## SET PROBLEM
Reproduce all of the material below word for word, adding and omitting nothing.

---

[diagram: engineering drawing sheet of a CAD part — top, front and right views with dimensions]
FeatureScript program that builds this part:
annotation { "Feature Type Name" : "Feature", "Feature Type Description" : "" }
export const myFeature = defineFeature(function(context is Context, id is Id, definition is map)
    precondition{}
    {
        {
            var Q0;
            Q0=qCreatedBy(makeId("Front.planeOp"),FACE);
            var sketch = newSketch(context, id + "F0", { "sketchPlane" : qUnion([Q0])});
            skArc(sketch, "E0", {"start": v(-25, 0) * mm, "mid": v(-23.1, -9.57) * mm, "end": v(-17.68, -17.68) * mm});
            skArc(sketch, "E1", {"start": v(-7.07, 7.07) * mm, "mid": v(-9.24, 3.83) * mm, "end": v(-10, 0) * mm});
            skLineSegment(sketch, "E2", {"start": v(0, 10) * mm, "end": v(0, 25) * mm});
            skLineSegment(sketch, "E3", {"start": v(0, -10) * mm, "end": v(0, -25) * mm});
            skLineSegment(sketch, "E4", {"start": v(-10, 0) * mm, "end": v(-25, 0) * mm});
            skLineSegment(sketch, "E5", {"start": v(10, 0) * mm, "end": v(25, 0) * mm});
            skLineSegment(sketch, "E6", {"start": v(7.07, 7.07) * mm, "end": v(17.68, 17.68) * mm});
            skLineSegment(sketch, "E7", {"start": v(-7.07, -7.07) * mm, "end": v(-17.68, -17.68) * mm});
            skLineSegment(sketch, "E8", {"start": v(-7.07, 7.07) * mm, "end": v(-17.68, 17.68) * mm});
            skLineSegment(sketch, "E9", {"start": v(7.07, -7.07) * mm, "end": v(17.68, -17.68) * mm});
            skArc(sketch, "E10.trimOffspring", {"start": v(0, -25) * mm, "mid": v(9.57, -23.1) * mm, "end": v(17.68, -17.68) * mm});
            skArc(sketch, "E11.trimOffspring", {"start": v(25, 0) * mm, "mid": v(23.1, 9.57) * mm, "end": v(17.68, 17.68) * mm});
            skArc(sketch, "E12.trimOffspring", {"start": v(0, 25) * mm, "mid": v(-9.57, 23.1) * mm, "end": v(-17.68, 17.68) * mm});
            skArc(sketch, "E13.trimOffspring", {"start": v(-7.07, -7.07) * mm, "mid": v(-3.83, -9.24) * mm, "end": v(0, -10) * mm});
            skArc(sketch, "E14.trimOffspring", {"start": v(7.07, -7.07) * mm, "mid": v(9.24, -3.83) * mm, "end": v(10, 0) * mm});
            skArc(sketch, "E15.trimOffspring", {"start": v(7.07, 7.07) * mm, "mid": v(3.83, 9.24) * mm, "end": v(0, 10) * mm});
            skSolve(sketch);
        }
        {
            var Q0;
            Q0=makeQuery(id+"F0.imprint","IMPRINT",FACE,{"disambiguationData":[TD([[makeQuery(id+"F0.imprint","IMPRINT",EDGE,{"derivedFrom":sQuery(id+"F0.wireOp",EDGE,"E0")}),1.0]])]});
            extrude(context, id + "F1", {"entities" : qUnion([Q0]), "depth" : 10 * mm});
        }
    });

---

## WRITTEN ANSWER
[diagram: engineering drawing sheet of a CAD part — top, front and right views with dimensions]
FeatureScript program that builds this part:
annotation { "Feature Type Name" : "Feature", "Feature Type Description" : "" }
export const myFeature = defineFeature(function(context is Context, id is Id, definition is map)
    precondition{}
    {
        {
            var Q0;
            Q0=qCreatedBy(makeId("Front.planeOp"),FACE);
            var sketch = newSketch(context, id + "F0", { "sketchPlane" : qUnion([Q0])});
            skArc(sketch, "E0", {"start": v(-25, 0) * mm, "mid": v(-23.1, -9.57) * mm, "end": v(-17.68, -17.68) * mm});
            skArc(sketch, "E1", {"start": v(-7.07, 7.07) * mm, "mid": v(-9.24, 3.83) * mm, "end": v(-10, 0) * mm});
            skLineSegment(sketch, "E2", {"start": v(0, 10) * mm, "end": v(0, 25) * mm});
            skLineSegment(sketch, "E3", {"start": v(0, -10) * mm, "end": v(0, -25) * mm});
            skLineSegment(sketch, "E4", {"start": v(-10, 0) * mm, "end": v(-25, 0) * mm});
            skLineSegment(sketch, "E5", {"start": v(10, 0) * mm, "end": v(25, 0) * mm});
            skLineSegment(sketch, "E6", {"start": v(7.07, 7.07) * mm, "end": v(17.68, 17.68) * mm});
            skLineSegment(sketch, "E7", {"start": v(-7.07, -7.07) * mm, "end": v(-17.68, -17.68) * mm});
            skLineSegment(sketch, "E8", {"start": v(-7.07, 7.07) * mm, "end": v(-17.68, 17.68) * mm});
            skLineSegment(sketch, "E9", {"start": v(7.07, -7.07) * mm, "end": v(17.68, -17.68) * mm});
            skArc(sketch, "E10.trimOffspring", {"start": v(0, -25) * mm, "mid": v(9.57, -23.1) * mm, "end": v(17.68, -17.68) * mm});
            skArc(sketch, "E11.trimOffspring", {"start": v(25, 0) * mm, "mid": v(23.1, 9.57) * mm, "end": v(17.68, 17.68) * mm});
            skArc(sketch, "E12.trimOffspring", {"start": v(0, 25) * mm, "mid": v(-9.57, 23.1) * mm, "end": v(-17.68, 17.68) * mm});
            skArc(sketch, "E13.trimOffspring", {"start": v(-7.07, -7.07) * mm, "mid": v(-3.83, -9.24) * mm, "end": v(0, -10) * mm});
            skArc(sketch, "E14.trimOffspring", {"start": v(7.07, -7.07) * mm, "mid": v(9.24, -3.83) * mm, "end": v(10, 0) * mm});
            skArc(sketch, "E15.trimOffspring", {"start": v(7.07, 7.07) * mm, "mid": v(3.83, 9.24) * mm, "end": v(0, 10) * mm});
            skSolve(sketch);
        }
        {
            var Q0;
            Q0=makeQuery(id+"F0.imprint","IMPRINT",FACE,{"disambiguationData":[TD([[makeQuery(id+"F0.imprint","IMPRINT",EDGE,{"derivedFrom":sQuery(id+"F0.wireOp",EDGE,"E0")}),1.0]])]});
            extrude(context, id + "F1", {"entities" : qUnion([Q0]), "depth" : 10 * mm});
        }
    });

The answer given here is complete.